SIDOARJO, FaktualNews.co-Sidang perkara suap dan gratifikasi yang menjerat Supriyono, mantan Ketua DPRD Tulungangung di Pengadilan Tipikor Surabaya di Sidoarjo berakhir. Majelis hakim menjatuhi hukuman selama 8 tahun penjara.
“Menjatuhkan pidana selama 8 tahun penjara, denda Rp 500 juta, subsider 6 bulan kurungan,” ucap Ketua Majelis Hakim Hizbullah Idris, ketika membacakan amar putusan, Selasa (4/8/2020).
Selain hukuman pokok, majelis hakim juga menghukum Supriyono membayar uang pengganti (UP) sebesar Rp 4,850 miliar.
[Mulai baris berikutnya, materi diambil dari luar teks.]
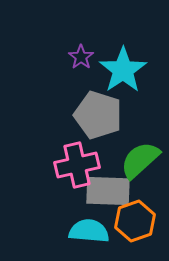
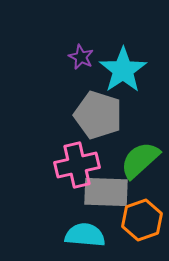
purple star: rotated 10 degrees counterclockwise
gray rectangle: moved 2 px left, 1 px down
orange hexagon: moved 7 px right, 1 px up
cyan semicircle: moved 4 px left, 4 px down
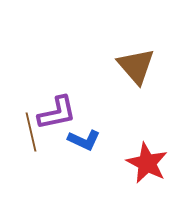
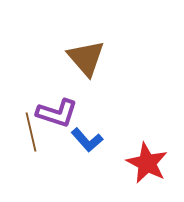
brown triangle: moved 50 px left, 8 px up
purple L-shape: rotated 30 degrees clockwise
blue L-shape: moved 3 px right; rotated 24 degrees clockwise
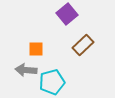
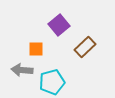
purple square: moved 8 px left, 11 px down
brown rectangle: moved 2 px right, 2 px down
gray arrow: moved 4 px left
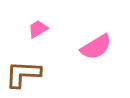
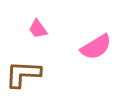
pink trapezoid: rotated 95 degrees counterclockwise
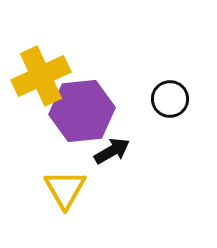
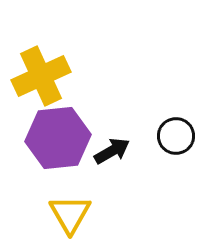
black circle: moved 6 px right, 37 px down
purple hexagon: moved 24 px left, 27 px down
yellow triangle: moved 5 px right, 25 px down
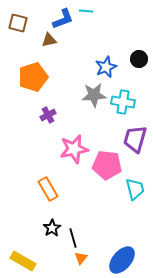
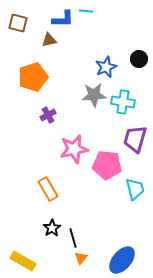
blue L-shape: rotated 20 degrees clockwise
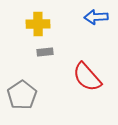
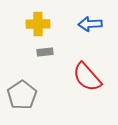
blue arrow: moved 6 px left, 7 px down
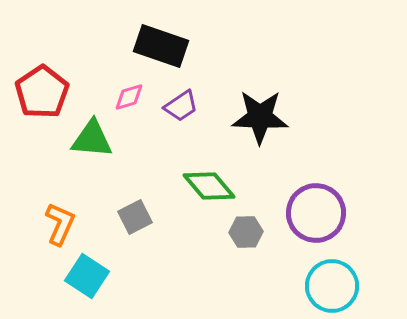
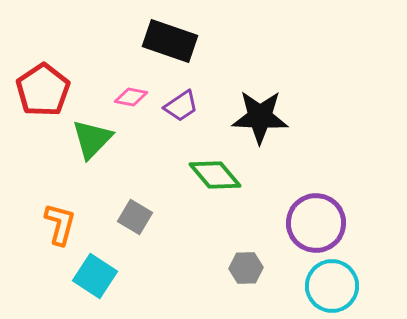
black rectangle: moved 9 px right, 5 px up
red pentagon: moved 1 px right, 2 px up
pink diamond: moved 2 px right; rotated 28 degrees clockwise
green triangle: rotated 51 degrees counterclockwise
green diamond: moved 6 px right, 11 px up
purple circle: moved 10 px down
gray square: rotated 32 degrees counterclockwise
orange L-shape: rotated 9 degrees counterclockwise
gray hexagon: moved 36 px down
cyan square: moved 8 px right
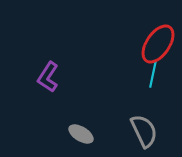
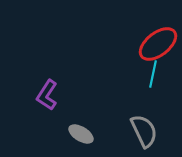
red ellipse: rotated 18 degrees clockwise
purple L-shape: moved 1 px left, 18 px down
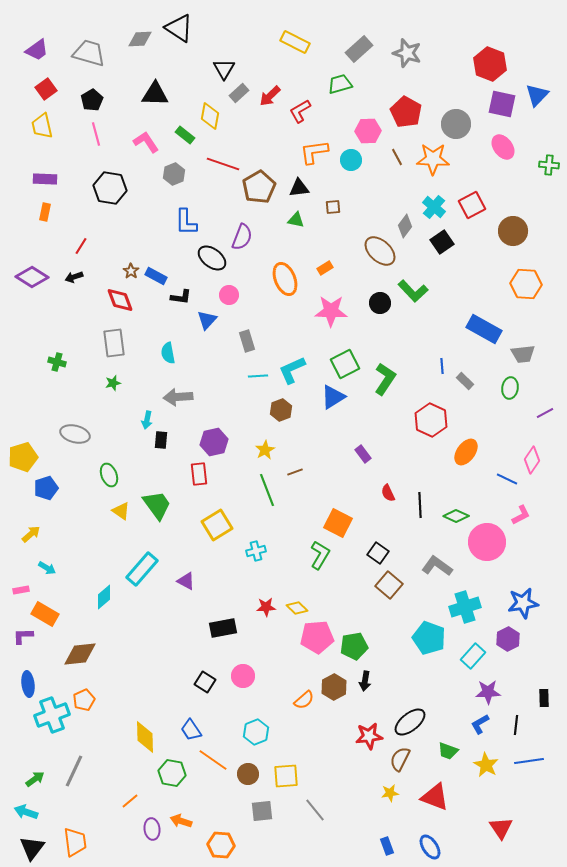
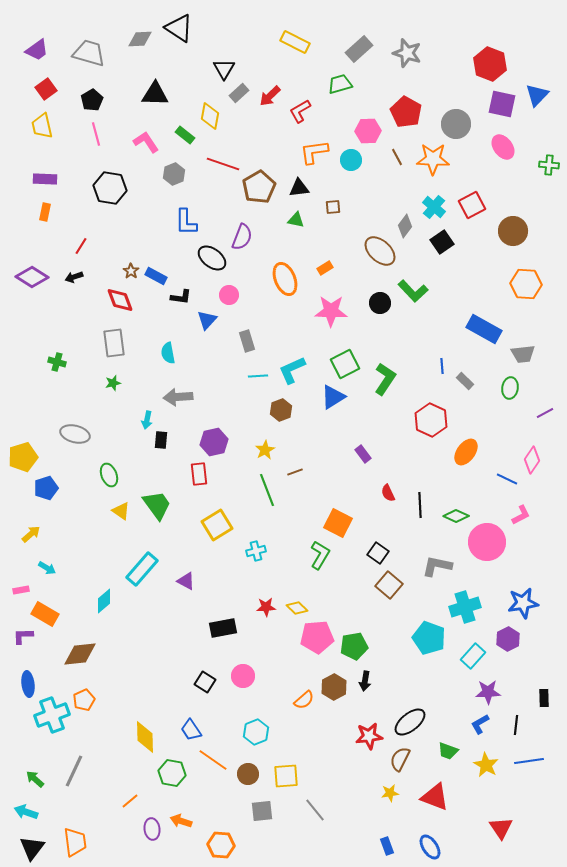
gray L-shape at (437, 566): rotated 24 degrees counterclockwise
cyan diamond at (104, 597): moved 4 px down
green arrow at (35, 779): rotated 102 degrees counterclockwise
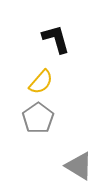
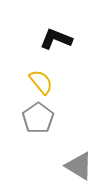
black L-shape: rotated 52 degrees counterclockwise
yellow semicircle: rotated 80 degrees counterclockwise
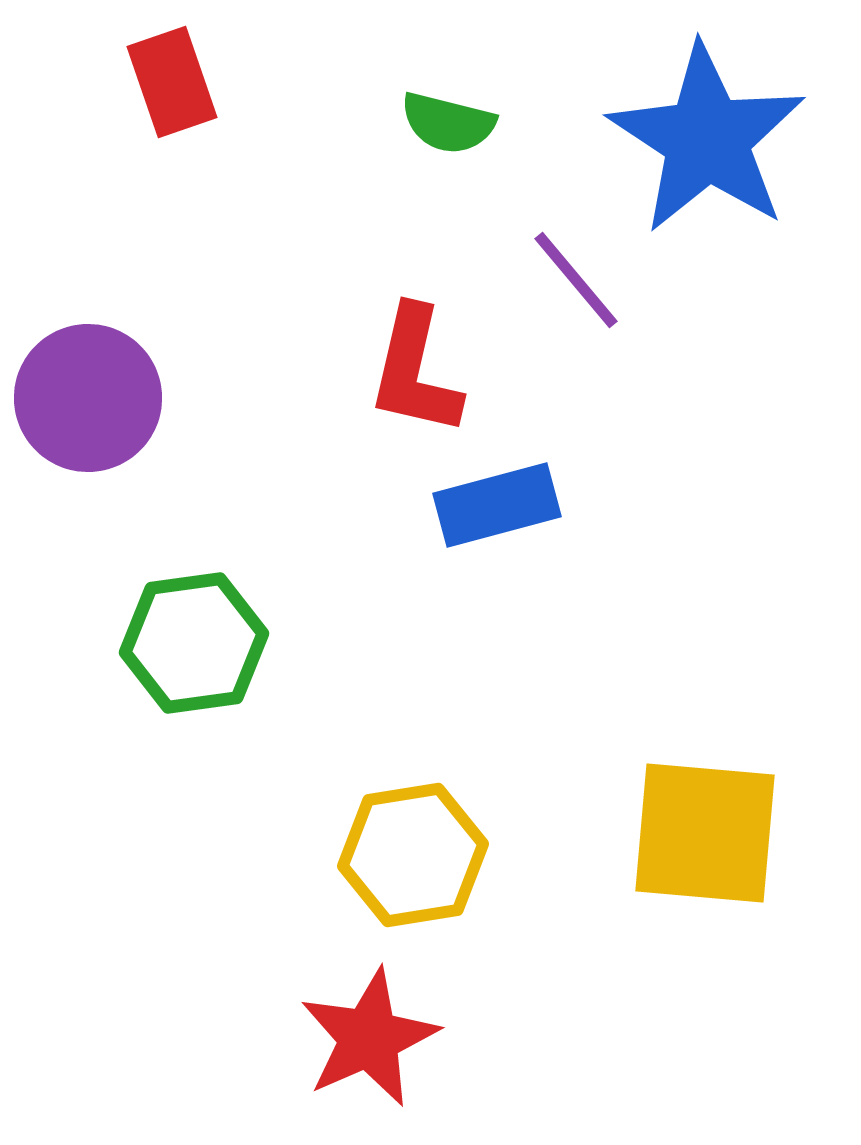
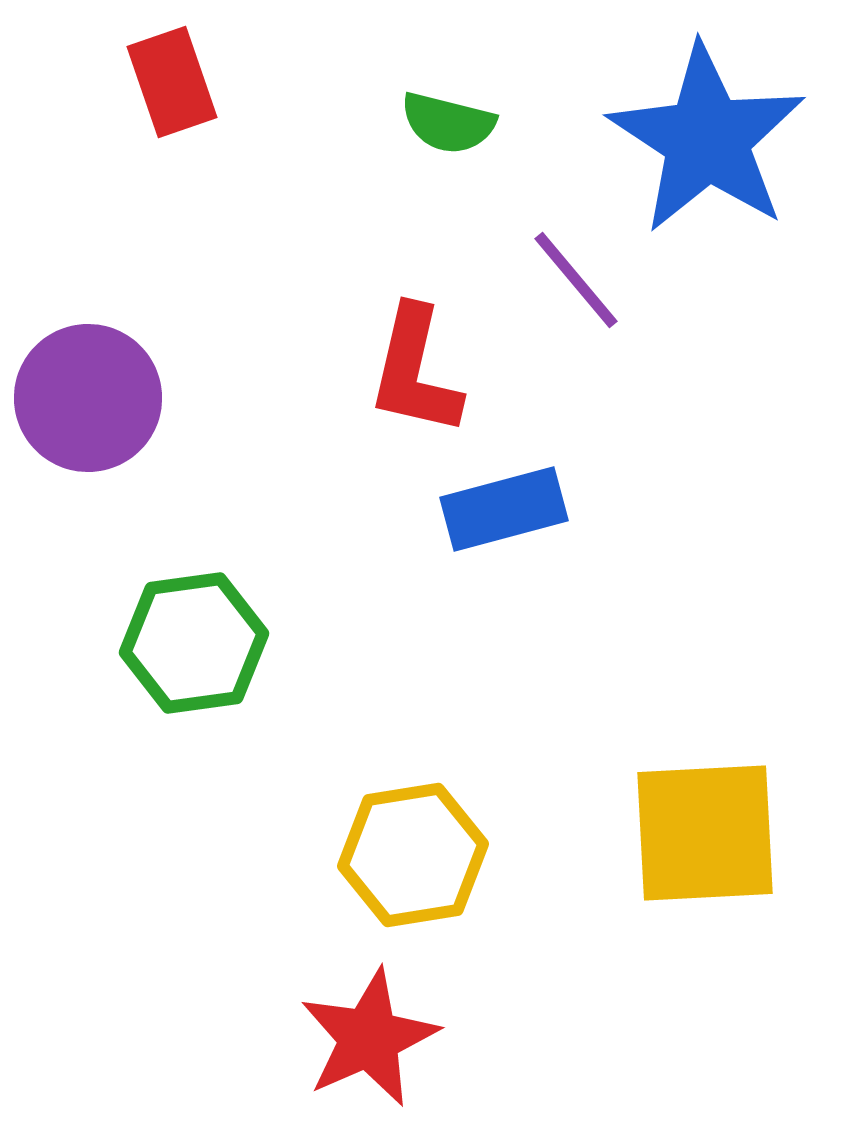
blue rectangle: moved 7 px right, 4 px down
yellow square: rotated 8 degrees counterclockwise
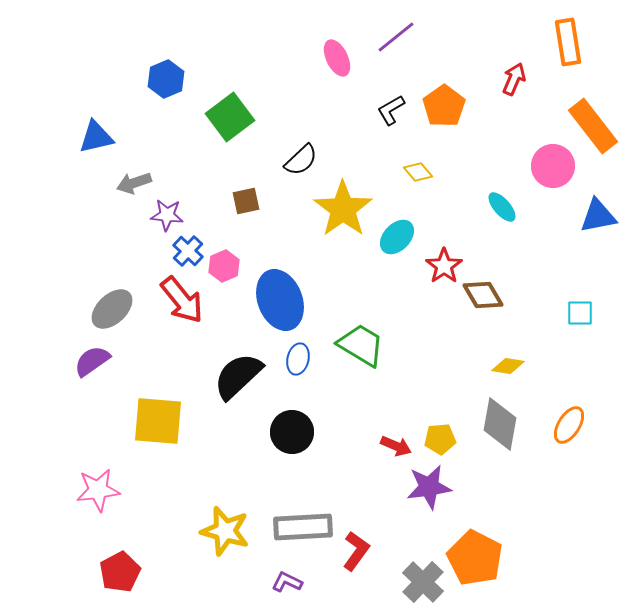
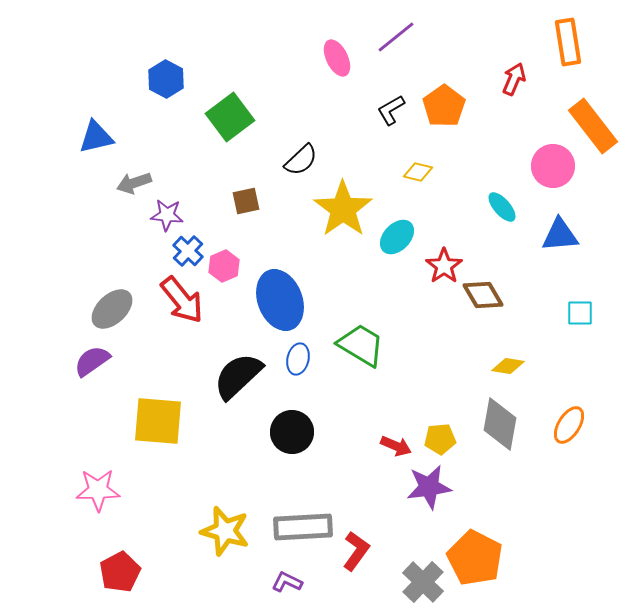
blue hexagon at (166, 79): rotated 9 degrees counterclockwise
yellow diamond at (418, 172): rotated 36 degrees counterclockwise
blue triangle at (598, 216): moved 38 px left, 19 px down; rotated 6 degrees clockwise
pink star at (98, 490): rotated 6 degrees clockwise
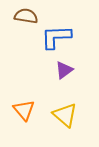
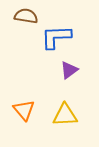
purple triangle: moved 5 px right
yellow triangle: rotated 44 degrees counterclockwise
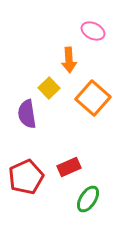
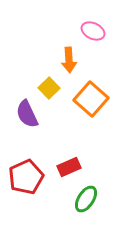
orange square: moved 2 px left, 1 px down
purple semicircle: rotated 16 degrees counterclockwise
green ellipse: moved 2 px left
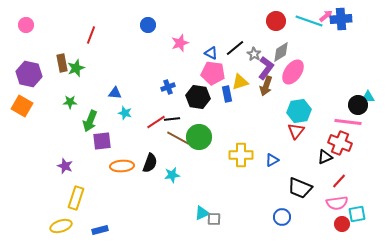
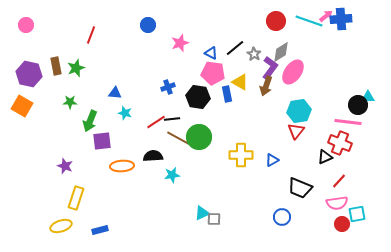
brown rectangle at (62, 63): moved 6 px left, 3 px down
purple L-shape at (266, 68): moved 4 px right
yellow triangle at (240, 82): rotated 48 degrees clockwise
black semicircle at (150, 163): moved 3 px right, 7 px up; rotated 114 degrees counterclockwise
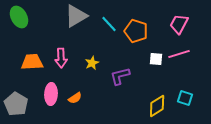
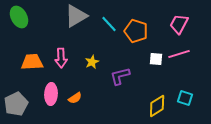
yellow star: moved 1 px up
gray pentagon: rotated 15 degrees clockwise
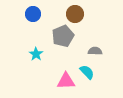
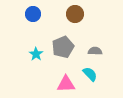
gray pentagon: moved 11 px down
cyan semicircle: moved 3 px right, 2 px down
pink triangle: moved 3 px down
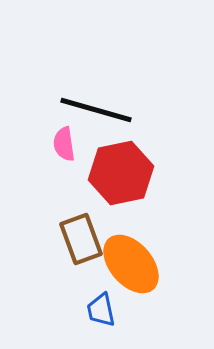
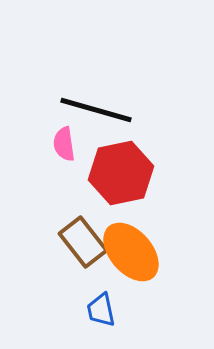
brown rectangle: moved 2 px right, 3 px down; rotated 18 degrees counterclockwise
orange ellipse: moved 12 px up
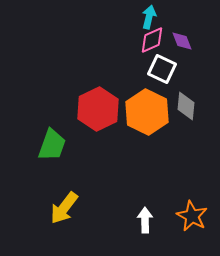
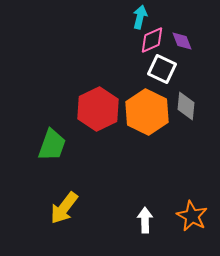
cyan arrow: moved 9 px left
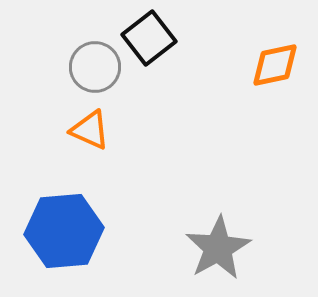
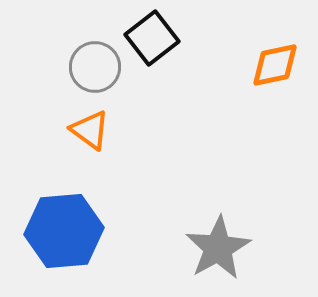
black square: moved 3 px right
orange triangle: rotated 12 degrees clockwise
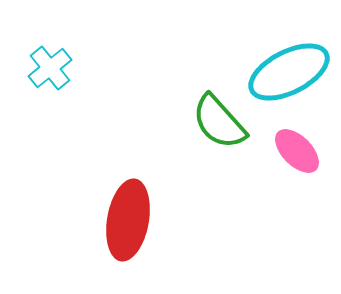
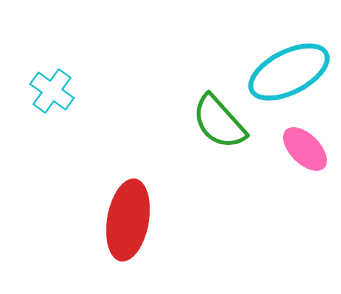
cyan cross: moved 2 px right, 23 px down; rotated 15 degrees counterclockwise
pink ellipse: moved 8 px right, 2 px up
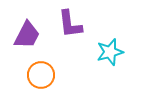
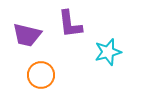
purple trapezoid: rotated 76 degrees clockwise
cyan star: moved 2 px left
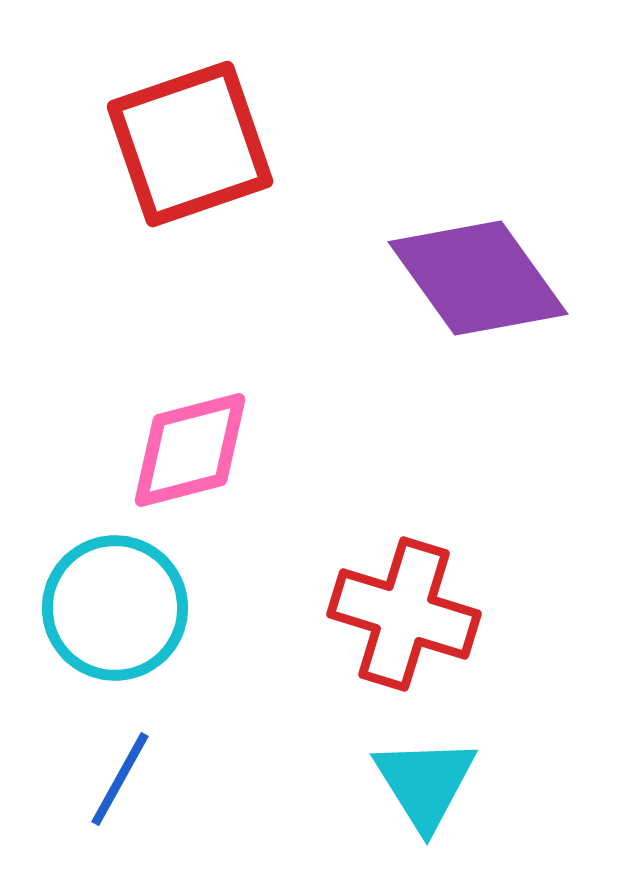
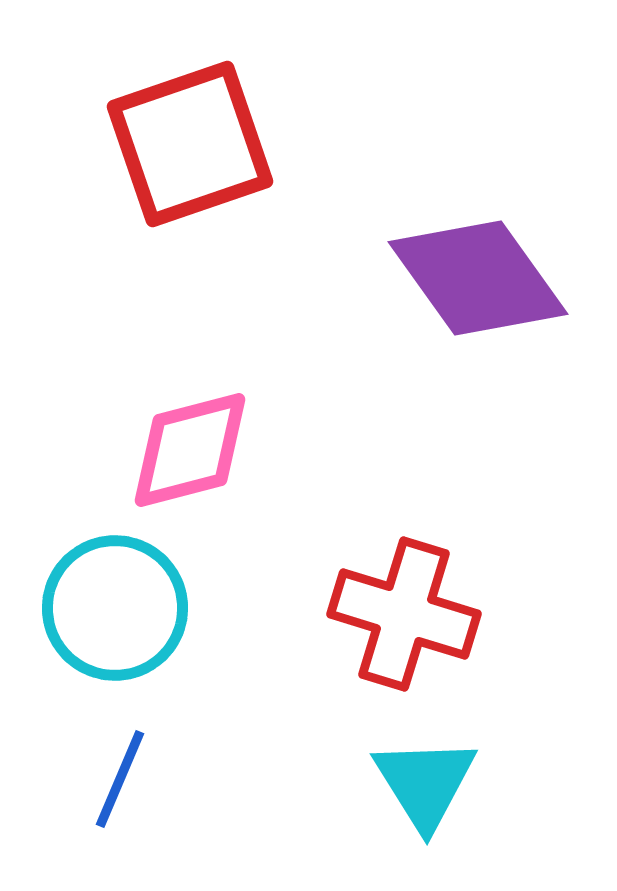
blue line: rotated 6 degrees counterclockwise
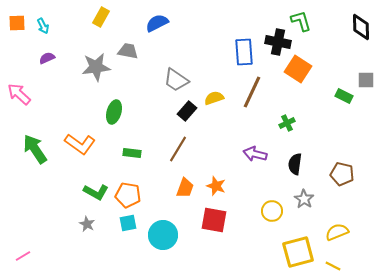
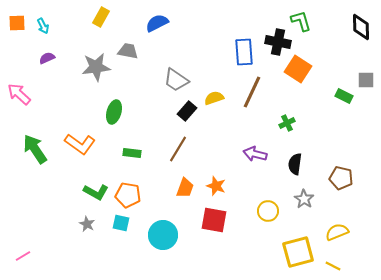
brown pentagon at (342, 174): moved 1 px left, 4 px down
yellow circle at (272, 211): moved 4 px left
cyan square at (128, 223): moved 7 px left; rotated 24 degrees clockwise
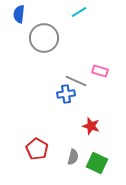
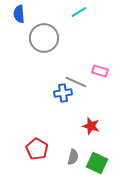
blue semicircle: rotated 12 degrees counterclockwise
gray line: moved 1 px down
blue cross: moved 3 px left, 1 px up
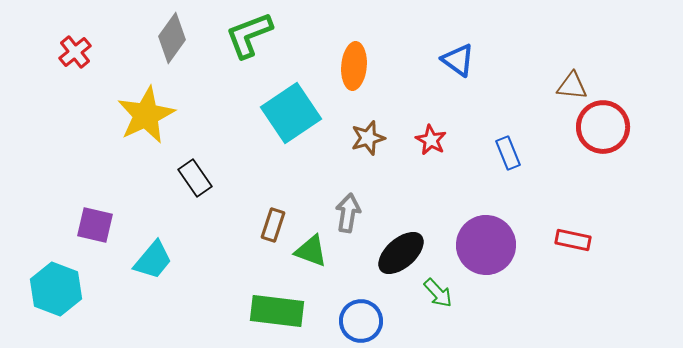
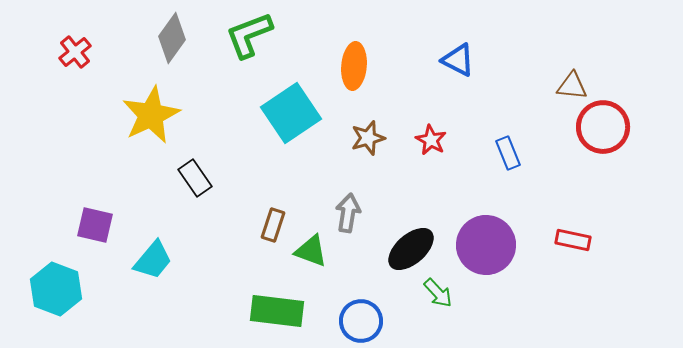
blue triangle: rotated 9 degrees counterclockwise
yellow star: moved 5 px right
black ellipse: moved 10 px right, 4 px up
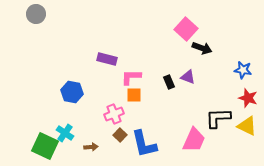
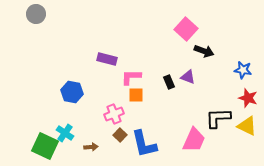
black arrow: moved 2 px right, 3 px down
orange square: moved 2 px right
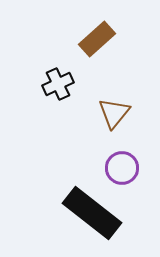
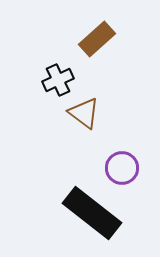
black cross: moved 4 px up
brown triangle: moved 30 px left; rotated 32 degrees counterclockwise
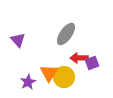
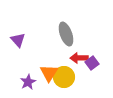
gray ellipse: rotated 55 degrees counterclockwise
purple square: rotated 16 degrees counterclockwise
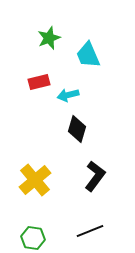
UP tersebut selambat-lambatnya satu bulan setelah putusan berkekuatan hukum tetap harus dibayar.
Jika tidak membayar harta bendanya disita dan dilelang untuk menutupi uang pengganti tersebut.
“Namun, jika harta benda tidak mencukupi, maka dipidana penjara selama 1 tahun dan 6 bulan,” ulasnya.
Selain itu, terdakwa juga dijatuhi hukuman tambahan terkait pencabutan hak dipilih dan menduduki jabatan publik selama 4 tahun terhitung sejak menjalani masa pemidanaan.
Meski demikian, dalam pertimbangan putusan mengungkap perbuatan terdakwa Supriyono terbukti dalam dakwaan kumulatif sekaligus.
Pertama, ia terbukti dalam dakwaan kesatu alternatif pertama terkait suap yang diterima terdakwa bersama-sama pimpinan dan anggota 21 anggota banggar DPRD Tulungagung priode 2014-2019 untuk memperlancar Pengesahan APBD Tulungagung sejak 2015-2018.
Uang itu diterima secara bertahap sejak 2014-2018 dari Bupati Sahri Mulyo melalui sejumlah orang kepercayaannya untuk memuluskan ketok palu. Uang suap tersebut diistilahkan uang ‘Ketuk Palu’.
Majelis hakim menilai perbuatan terdakwa terbukti melanggar sebagaimana diatur dalam pasal 12 huruf a Undang-undang tengang Pemberantasan Tindak Pidana Korupsi, Jo pasal 55 ayat 1 ke 1 KUHP, Jo pasal 64 ayat 1 KUHP.
Kemudian terdakwa Supriyono juga terbukti dalam dakwaan kumulatif kedua penuntut umum. Dimana perbuatan terdakwa Supriyono dianggap berdiri sendiri terkait uang gratifikasi yang diterima dari orang kepercayaannya yang ditempatkan di Dinas PU dan Dinas Pendidikan Tulungagung.
Terdakwa bisa menguasai dua dinas tersebut sejak menjabat Ketua DPRD Tulungagung mulai 2013 hingga 2018. Terdakwa mendapat plot jatah tersebut karena Sahri Mulyo balas jasa kepada terdakwa yang sudah ikut membantu menduduki tahta Bupati pada tahun 2013 silam.
Dari dua dinas tersebut, terdakwa berkali-kali secara bertahap menerima gratifikasi yang total jumlahnya cukup fantastis. Namun, hadiah yang diterima itu tidak pernah dilaporkan kepada Komisi Pemberantasan Korupsi (KPK) sampai dengan batas waktu 30 hari.
Majelis berpendapat bahwa perbuatan terdakwa Supriyono terbukti secara sah dan meyakinkan melanggar pasal 12 B Undang-undang tentang Pemberantasan Tindak Pidana Korupsi, Juncto pasal 65 ayat 1 KUHP.
Meski putusan yang dijatuhkan konform dengan tuntutan tersebut, namun JPU KPK pikir-pikir atas putusan tersebut. Sedangkan, terdakwa melalui penasehat hukumnya menyatakan banding.
“Kami nyatakan banding,” ucap Anwar Koto, penasehat hukum terdakwa kepada majelis hakim.